== Provided records

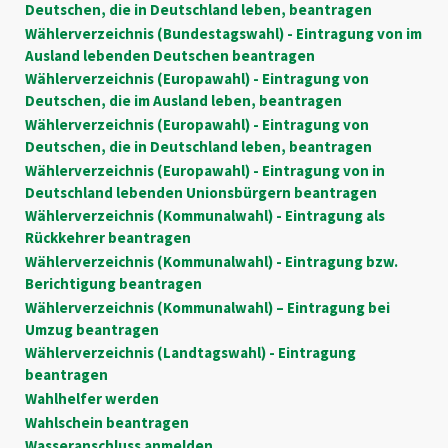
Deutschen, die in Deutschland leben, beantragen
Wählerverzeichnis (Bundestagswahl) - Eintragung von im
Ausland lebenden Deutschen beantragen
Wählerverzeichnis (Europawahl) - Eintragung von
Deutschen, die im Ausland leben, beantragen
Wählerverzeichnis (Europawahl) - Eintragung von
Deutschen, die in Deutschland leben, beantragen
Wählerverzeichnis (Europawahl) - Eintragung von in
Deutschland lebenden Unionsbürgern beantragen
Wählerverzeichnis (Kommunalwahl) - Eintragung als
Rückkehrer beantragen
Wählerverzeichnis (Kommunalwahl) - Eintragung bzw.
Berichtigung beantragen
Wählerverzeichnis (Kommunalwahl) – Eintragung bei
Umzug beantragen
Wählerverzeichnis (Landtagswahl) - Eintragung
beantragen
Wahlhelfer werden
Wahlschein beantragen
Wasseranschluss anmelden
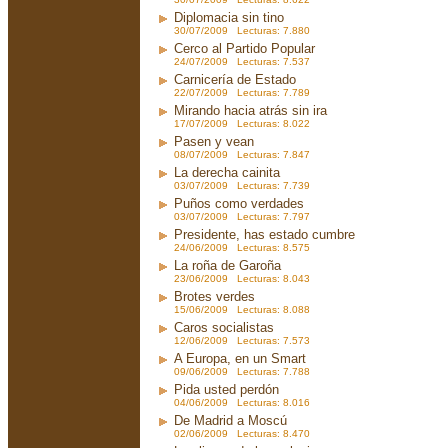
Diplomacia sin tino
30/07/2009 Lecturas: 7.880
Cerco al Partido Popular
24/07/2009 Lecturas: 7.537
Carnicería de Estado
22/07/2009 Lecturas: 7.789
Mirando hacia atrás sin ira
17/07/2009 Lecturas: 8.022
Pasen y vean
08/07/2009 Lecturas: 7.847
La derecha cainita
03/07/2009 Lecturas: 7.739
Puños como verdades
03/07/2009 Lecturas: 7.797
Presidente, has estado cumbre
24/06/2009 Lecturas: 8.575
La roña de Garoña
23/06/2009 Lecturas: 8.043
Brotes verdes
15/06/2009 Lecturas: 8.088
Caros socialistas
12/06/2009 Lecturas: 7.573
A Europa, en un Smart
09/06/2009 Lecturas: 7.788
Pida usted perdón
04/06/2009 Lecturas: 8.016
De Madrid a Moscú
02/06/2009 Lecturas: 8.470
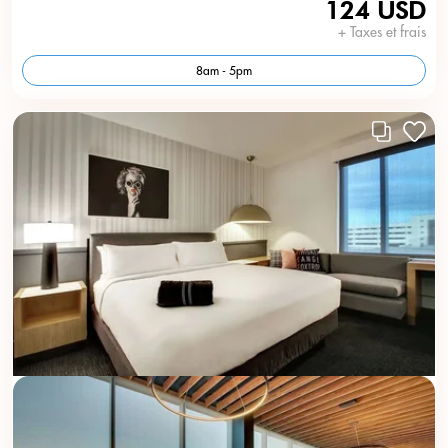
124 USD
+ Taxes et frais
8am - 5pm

====

Working from the records above, find how many lines contain the string "Deutschen" and answer with the bare number.

→ **Result for this task**
4